═══ The input

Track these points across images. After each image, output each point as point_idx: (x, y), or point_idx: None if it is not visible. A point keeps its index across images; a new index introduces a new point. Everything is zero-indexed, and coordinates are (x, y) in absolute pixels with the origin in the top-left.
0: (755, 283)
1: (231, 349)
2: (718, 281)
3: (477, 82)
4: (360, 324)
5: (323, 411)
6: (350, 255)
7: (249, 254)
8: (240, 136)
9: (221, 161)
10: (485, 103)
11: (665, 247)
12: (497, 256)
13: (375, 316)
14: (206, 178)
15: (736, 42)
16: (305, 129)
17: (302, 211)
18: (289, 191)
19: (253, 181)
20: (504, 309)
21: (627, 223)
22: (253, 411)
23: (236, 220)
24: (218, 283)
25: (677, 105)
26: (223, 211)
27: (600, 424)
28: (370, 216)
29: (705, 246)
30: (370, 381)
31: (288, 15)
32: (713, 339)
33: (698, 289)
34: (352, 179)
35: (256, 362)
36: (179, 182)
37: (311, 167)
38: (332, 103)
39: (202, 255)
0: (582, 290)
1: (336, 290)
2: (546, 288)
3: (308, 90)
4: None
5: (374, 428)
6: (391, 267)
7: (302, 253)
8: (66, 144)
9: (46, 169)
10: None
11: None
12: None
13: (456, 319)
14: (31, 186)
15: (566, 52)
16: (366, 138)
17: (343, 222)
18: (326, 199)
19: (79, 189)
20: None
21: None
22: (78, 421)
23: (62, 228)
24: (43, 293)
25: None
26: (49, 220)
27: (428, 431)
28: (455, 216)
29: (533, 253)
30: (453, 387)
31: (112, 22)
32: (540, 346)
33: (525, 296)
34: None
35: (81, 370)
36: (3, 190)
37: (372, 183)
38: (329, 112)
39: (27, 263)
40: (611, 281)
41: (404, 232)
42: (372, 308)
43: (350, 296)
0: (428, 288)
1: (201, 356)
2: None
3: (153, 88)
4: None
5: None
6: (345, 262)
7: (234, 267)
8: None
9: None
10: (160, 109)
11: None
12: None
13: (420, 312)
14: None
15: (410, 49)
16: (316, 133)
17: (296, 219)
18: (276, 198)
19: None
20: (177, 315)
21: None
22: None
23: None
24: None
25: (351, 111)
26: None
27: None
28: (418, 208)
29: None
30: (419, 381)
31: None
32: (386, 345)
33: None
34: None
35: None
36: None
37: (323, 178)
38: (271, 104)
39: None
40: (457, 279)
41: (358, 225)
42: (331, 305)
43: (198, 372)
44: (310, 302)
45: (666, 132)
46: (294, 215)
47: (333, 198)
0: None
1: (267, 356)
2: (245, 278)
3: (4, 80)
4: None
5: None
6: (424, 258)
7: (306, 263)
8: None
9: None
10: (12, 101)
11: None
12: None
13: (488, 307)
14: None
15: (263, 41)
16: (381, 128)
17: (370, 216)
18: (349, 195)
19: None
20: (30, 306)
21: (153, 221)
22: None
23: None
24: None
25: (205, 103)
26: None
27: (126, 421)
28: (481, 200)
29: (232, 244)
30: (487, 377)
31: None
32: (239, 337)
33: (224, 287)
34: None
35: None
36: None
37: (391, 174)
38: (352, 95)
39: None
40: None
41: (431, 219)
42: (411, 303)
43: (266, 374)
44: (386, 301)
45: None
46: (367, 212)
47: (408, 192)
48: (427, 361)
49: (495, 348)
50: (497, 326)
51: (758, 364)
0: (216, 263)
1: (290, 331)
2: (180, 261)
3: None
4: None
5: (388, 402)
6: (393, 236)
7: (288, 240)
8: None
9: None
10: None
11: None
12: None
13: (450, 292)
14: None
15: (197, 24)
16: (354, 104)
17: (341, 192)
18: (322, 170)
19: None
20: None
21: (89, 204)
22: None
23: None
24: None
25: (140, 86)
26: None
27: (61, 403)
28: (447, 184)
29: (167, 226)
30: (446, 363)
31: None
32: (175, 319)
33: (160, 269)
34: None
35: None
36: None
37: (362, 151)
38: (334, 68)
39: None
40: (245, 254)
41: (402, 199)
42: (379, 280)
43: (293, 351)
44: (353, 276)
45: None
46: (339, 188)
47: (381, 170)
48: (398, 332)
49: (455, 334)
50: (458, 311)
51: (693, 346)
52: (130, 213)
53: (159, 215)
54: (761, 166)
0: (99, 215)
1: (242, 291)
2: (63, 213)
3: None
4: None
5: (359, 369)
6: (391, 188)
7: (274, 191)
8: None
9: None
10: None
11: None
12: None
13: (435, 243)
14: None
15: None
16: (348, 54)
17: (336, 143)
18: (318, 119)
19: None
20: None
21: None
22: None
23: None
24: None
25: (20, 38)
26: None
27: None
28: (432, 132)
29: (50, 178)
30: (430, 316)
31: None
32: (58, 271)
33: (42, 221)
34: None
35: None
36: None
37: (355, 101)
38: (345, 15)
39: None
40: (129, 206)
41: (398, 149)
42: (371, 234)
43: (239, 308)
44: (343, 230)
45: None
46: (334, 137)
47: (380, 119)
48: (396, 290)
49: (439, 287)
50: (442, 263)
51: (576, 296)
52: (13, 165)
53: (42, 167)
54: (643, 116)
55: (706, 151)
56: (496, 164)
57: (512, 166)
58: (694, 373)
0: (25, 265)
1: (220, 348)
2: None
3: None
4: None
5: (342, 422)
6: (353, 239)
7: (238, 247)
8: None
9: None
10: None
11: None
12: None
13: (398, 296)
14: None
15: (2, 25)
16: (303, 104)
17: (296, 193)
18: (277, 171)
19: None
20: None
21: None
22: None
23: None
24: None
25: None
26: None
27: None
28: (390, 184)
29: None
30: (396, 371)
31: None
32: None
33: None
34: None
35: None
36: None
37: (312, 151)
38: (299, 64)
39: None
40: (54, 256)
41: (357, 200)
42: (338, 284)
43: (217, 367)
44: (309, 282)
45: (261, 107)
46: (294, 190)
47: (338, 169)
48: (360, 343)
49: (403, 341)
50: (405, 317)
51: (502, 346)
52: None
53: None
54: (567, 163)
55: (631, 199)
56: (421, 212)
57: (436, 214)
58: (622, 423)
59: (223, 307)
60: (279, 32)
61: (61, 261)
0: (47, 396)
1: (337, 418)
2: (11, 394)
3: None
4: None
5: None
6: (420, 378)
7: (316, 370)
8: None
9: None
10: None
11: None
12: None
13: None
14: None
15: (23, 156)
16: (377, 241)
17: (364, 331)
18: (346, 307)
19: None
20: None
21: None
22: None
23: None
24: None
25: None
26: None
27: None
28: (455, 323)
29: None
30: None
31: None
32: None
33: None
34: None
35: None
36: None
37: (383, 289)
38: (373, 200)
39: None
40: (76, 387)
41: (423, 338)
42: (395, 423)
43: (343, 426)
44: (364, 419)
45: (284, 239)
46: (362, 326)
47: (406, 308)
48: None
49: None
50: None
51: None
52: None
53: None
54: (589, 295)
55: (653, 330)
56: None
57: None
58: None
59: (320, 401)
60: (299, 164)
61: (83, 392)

══════

Problem to work on: Above are the records; retype every one exactly.

Written solution:
Track these points across images. After each image, output each point as point_idx: (x, y), or point_idx: None if it is not visible. A point keeps its index across images; a new index introduces a new point. Everything is zero-indexed, and coordinates are (x, y) in absolute pixels with the origin in the top-left.
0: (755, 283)
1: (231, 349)
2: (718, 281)
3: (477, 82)
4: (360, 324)
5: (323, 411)
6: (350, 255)
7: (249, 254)
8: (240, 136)
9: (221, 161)
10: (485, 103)
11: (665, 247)
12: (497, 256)
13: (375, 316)
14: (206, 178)
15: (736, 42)
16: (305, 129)
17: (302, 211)
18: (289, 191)
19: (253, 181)
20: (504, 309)
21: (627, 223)
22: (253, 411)
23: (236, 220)
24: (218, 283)
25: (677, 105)
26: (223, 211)
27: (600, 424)
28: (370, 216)
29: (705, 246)
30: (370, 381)
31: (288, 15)
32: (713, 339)
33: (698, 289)
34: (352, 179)
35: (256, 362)
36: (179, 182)
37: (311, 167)
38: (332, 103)
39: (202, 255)
0: (582, 290)
1: (336, 290)
2: (546, 288)
3: (308, 90)
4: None
5: (374, 428)
6: (391, 267)
7: (302, 253)
8: (66, 144)
9: (46, 169)
10: None
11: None
12: None
13: (456, 319)
14: (31, 186)
15: (566, 52)
16: (366, 138)
17: (343, 222)
18: (326, 199)
19: (79, 189)
20: None
21: None
22: (78, 421)
23: (62, 228)
24: (43, 293)
25: None
26: (49, 220)
27: (428, 431)
28: (455, 216)
29: (533, 253)
30: (453, 387)
31: (112, 22)
32: (540, 346)
33: (525, 296)
34: None
35: (81, 370)
36: (3, 190)
37: (372, 183)
38: (329, 112)
39: (27, 263)
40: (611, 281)
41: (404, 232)
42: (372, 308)
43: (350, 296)
0: (428, 288)
1: (201, 356)
2: None
3: (153, 88)
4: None
5: None
6: (345, 262)
7: (234, 267)
8: None
9: None
10: (160, 109)
11: None
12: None
13: (420, 312)
14: None
15: (410, 49)
16: (316, 133)
17: (296, 219)
18: (276, 198)
19: None
20: (177, 315)
21: None
22: None
23: None
24: None
25: (351, 111)
26: None
27: None
28: (418, 208)
29: None
30: (419, 381)
31: None
32: (386, 345)
33: None
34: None
35: None
36: None
37: (323, 178)
38: (271, 104)
39: None
40: (457, 279)
41: (358, 225)
42: (331, 305)
43: (198, 372)
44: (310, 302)
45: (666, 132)
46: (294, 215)
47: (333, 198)
0: None
1: (267, 356)
2: (245, 278)
3: (4, 80)
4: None
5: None
6: (424, 258)
7: (306, 263)
8: None
9: None
10: (12, 101)
11: None
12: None
13: (488, 307)
14: None
15: (263, 41)
16: (381, 128)
17: (370, 216)
18: (349, 195)
19: None
20: (30, 306)
21: (153, 221)
22: None
23: None
24: None
25: (205, 103)
26: None
27: (126, 421)
28: (481, 200)
29: (232, 244)
30: (487, 377)
31: None
32: (239, 337)
33: (224, 287)
34: None
35: None
36: None
37: (391, 174)
38: (352, 95)
39: None
40: None
41: (431, 219)
42: (411, 303)
43: (266, 374)
44: (386, 301)
45: None
46: (367, 212)
47: (408, 192)
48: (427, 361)
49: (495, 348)
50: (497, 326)
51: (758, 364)
0: (216, 263)
1: (290, 331)
2: (180, 261)
3: None
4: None
5: (388, 402)
6: (393, 236)
7: (288, 240)
8: None
9: None
10: None
11: None
12: None
13: (450, 292)
14: None
15: (197, 24)
16: (354, 104)
17: (341, 192)
18: (322, 170)
19: None
20: None
21: (89, 204)
22: None
23: None
24: None
25: (140, 86)
26: None
27: (61, 403)
28: (447, 184)
29: (167, 226)
30: (446, 363)
31: None
32: (175, 319)
33: (160, 269)
34: None
35: None
36: None
37: (362, 151)
38: (334, 68)
39: None
40: (245, 254)
41: (402, 199)
42: (379, 280)
43: (293, 351)
44: (353, 276)
45: None
46: (339, 188)
47: (381, 170)
48: (398, 332)
49: (455, 334)
50: (458, 311)
51: (693, 346)
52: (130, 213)
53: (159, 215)
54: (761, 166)
0: (99, 215)
1: (242, 291)
2: (63, 213)
3: None
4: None
5: (359, 369)
6: (391, 188)
7: (274, 191)
8: None
9: None
10: None
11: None
12: None
13: (435, 243)
14: None
15: None
16: (348, 54)
17: (336, 143)
18: (318, 119)
19: None
20: None
21: None
22: None
23: None
24: None
25: (20, 38)
26: None
27: None
28: (432, 132)
29: (50, 178)
30: (430, 316)
31: None
32: (58, 271)
33: (42, 221)
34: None
35: None
36: None
37: (355, 101)
38: (345, 15)
39: None
40: (129, 206)
41: (398, 149)
42: (371, 234)
43: (239, 308)
44: (343, 230)
45: None
46: (334, 137)
47: (380, 119)
48: (396, 290)
49: (439, 287)
50: (442, 263)
51: (576, 296)
52: (13, 165)
53: (42, 167)
54: (643, 116)
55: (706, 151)
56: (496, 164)
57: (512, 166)
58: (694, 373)
0: (25, 265)
1: (220, 348)
2: None
3: None
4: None
5: (342, 422)
6: (353, 239)
7: (238, 247)
8: None
9: None
10: None
11: None
12: None
13: (398, 296)
14: None
15: (2, 25)
16: (303, 104)
17: (296, 193)
18: (277, 171)
19: None
20: None
21: None
22: None
23: None
24: None
25: None
26: None
27: None
28: (390, 184)
29: None
30: (396, 371)
31: None
32: None
33: None
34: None
35: None
36: None
37: (312, 151)
38: (299, 64)
39: None
40: (54, 256)
41: (357, 200)
42: (338, 284)
43: (217, 367)
44: (309, 282)
45: (261, 107)
46: (294, 190)
47: (338, 169)
48: (360, 343)
49: (403, 341)
50: (405, 317)
51: (502, 346)
52: None
53: None
54: (567, 163)
55: (631, 199)
56: (421, 212)
57: (436, 214)
58: (622, 423)
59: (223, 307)
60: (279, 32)
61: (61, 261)
0: (47, 396)
1: (337, 418)
2: (11, 394)
3: None
4: None
5: None
6: (420, 378)
7: (316, 370)
8: None
9: None
10: None
11: None
12: None
13: None
14: None
15: (23, 156)
16: (377, 241)
17: (364, 331)
18: (346, 307)
19: None
20: None
21: None
22: None
23: None
24: None
25: None
26: None
27: None
28: (455, 323)
29: None
30: None
31: None
32: None
33: None
34: None
35: None
36: None
37: (383, 289)
38: (373, 200)
39: None
40: (76, 387)
41: (423, 338)
42: (395, 423)
43: (343, 426)
44: (364, 419)
45: (284, 239)
46: (362, 326)
47: (406, 308)
48: None
49: None
50: None
51: None
52: None
53: None
54: (589, 295)
55: (653, 330)
56: None
57: None
58: None
59: (320, 401)
60: (299, 164)
61: (83, 392)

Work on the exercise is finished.